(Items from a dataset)
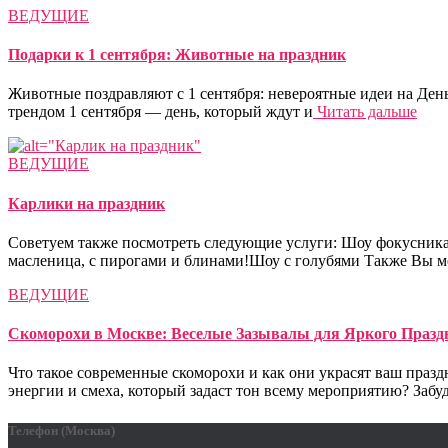
ВЕДУЩИЕ
Подарки к 1 сентября: Животные на праздник
Животные поздравляют с 1 сентября: невероятные идеи на Ден
трендом 1 сентября — день, который ждут и
Читать дальше
ВЕДУЩИЕ
Карлики на праздник
Советуем также посмотреть следующие услуги: Шоу фокусника
масленица, с пирогами и блинами!Шоу с голубями Также Вы м
ВЕДУЩИЕ
Скоморохи в Москве: Веселые Зазывалы для Яркого Празд
Что такое современные скоморохи и как они украсят ваш праз
энергии и смеха, который задаст тон всему мероприятию? Забуд
Телефон (Москва)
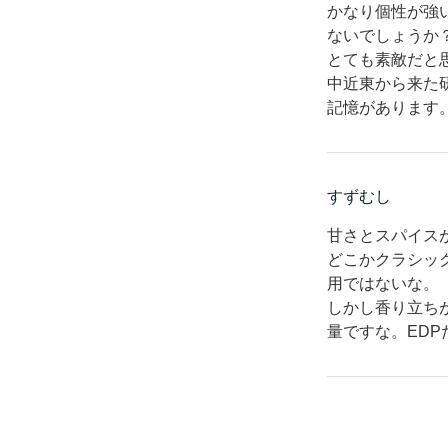
かなり個性が強
ないでしょうか
とても素敵だと
中近東から来た
記憶があります
すずむし
甘さとスパイス
どこかクラシッ
用ではないな。
しかし香り立ち
量ですな。ED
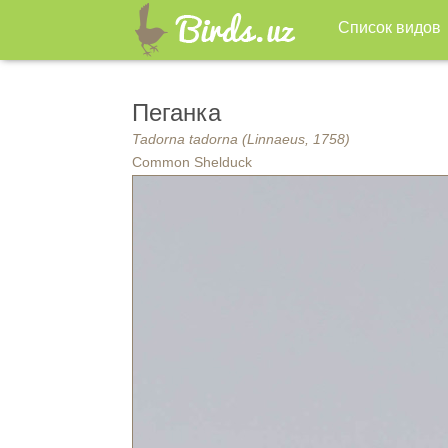
Список видов
Пеганка
Tadorna tadorna (Linnaeus, 1758)
Common Shelduck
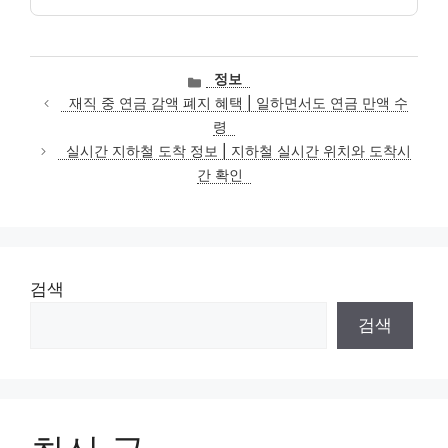
카
정보
테
재직 중 연금 감액 폐지 혜택 | 일하면서도 연금 만액 수
고
령
리
실시간 지하철 도착 정보 | 지하철 실시간 위치와 도착시
간 확인
검색
검색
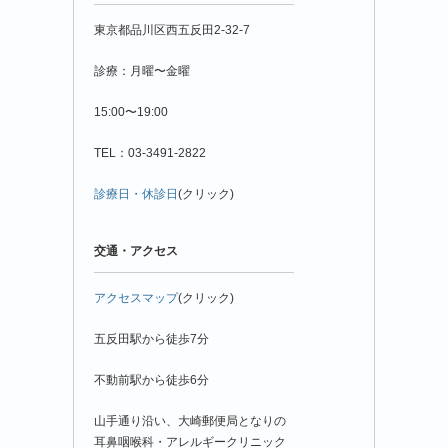
別
東京都品川区西五反田2-32-7
診療：月曜〜金曜
15:00〜19:00
TEL：03-3491-2822
診療日・休診日
(クリック)
交通・アクセス
アクセスマップ
(クリック)
五反田駅から徒歩7分
不動前駅から徒歩6分
山手通り沿い、大崎郵便局となりの
耳鼻咽喉科・アレルギークリニック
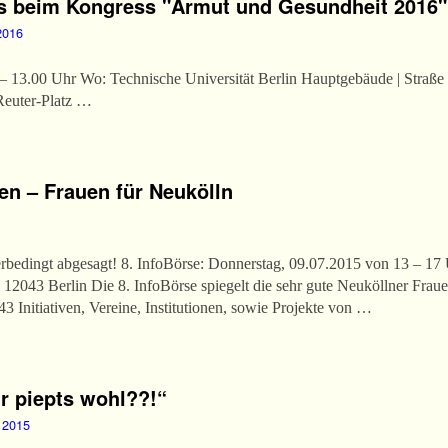
s beim Kongress "Armut und Gesundheit 2016"
2016
– 13.00 Uhr Wo: Technische Universität Berlin Hauptgebäude | Straße 
-Reuter-Platz …
en – Frauen für Neukölln
rbedingt abgesagt! 8. InfoBörse: Donnerstag, 09.07.2015 von 13 – 17 
12043 Berlin Die 8. InfoBörse spiegelt die sehr gute Neuköllner Fraue
43 Initiativen, Vereine, Institutionen, sowie Projekte von …
r piepts wohl??!“
 2015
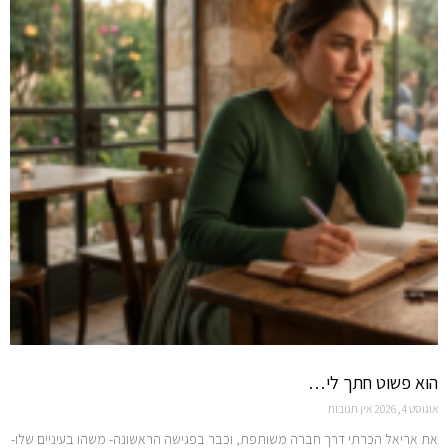
הוא פשוט חתך לי…
אוגוסט 4, 2026
אין תגובות
את אריאל הכרתי דרך חברה משותפת, וכבר בפגישה הראשונה- משהו בעיניים שלו-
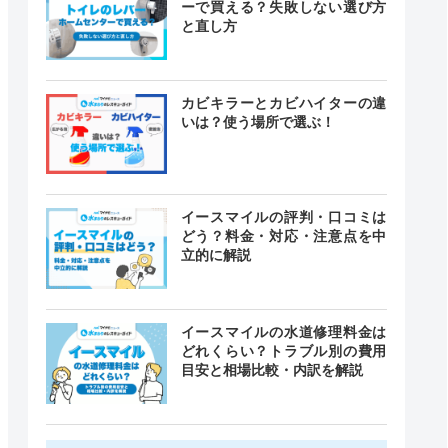
ーで買える？失敗しない選び方
と直し方
カビキラーとカビハイターの違
いは？使う場所で選ぶ！
イースマイルの評判・口コミは
どう？料金・対応・注意点を中
立的に解説
イースマイルの水道修理料金は
どれくらい？トラブル別の費用
目安と相場比較・内訳を解説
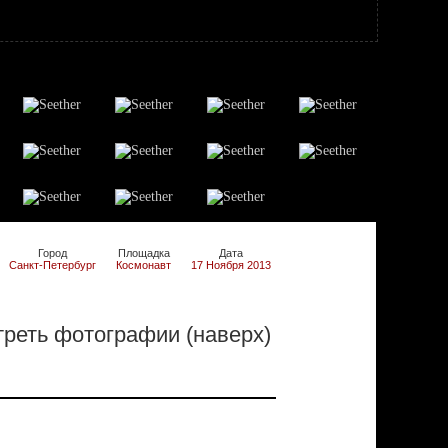
Город
Площадка
Дата
Санкт-Петербург
Космонавт
17 Ноября 2013
реть фотографии (наверх)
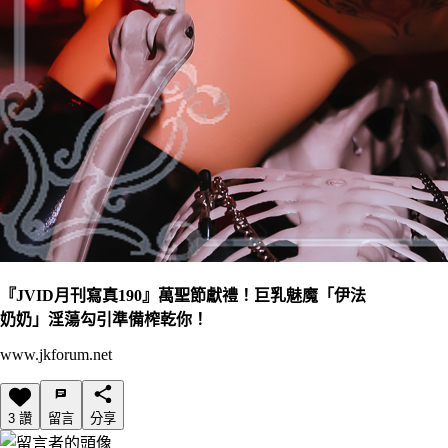
『JVID月刊寫真190』萬聖節獻禮！巨乳魅魔「伊法
奶奶」淫蕩勾引準備榨乾你！
www.jkforum.net
3 讚
留言
分享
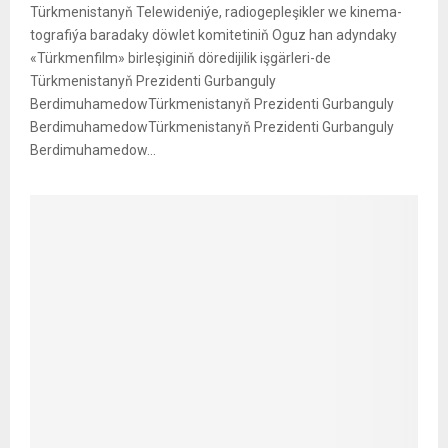
Türk­me­nis­ta­nyň Te­le­wi­de­ni­ýe, ra­dio­geple­şik­ler we ki­ne­ma­
tog­ra­fi­ýa ba­ra­da­ky döw­let ko­mi­te­ti­niň Oguz han adyn­da­ky
«Türk­menfilm» bir­le­şi­gi­niň dö­re­di­ji­lik iş­gär­le­ri-de
Türkmenistanyň Prezidenti Gurbanguly
BerdimuhamedowTürkmenistanyň Prezidenti Gurbanguly
BerdimuhamedowTürkmenistanyň Prezidenti Gurbanguly
Berdimuhamedow...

- [About this task]: When a line of the data holds the string "праздник", pick it out and copy it.

- [Response]:
Подарки к 1 сентября: Животные на праздник
Карлики на праздник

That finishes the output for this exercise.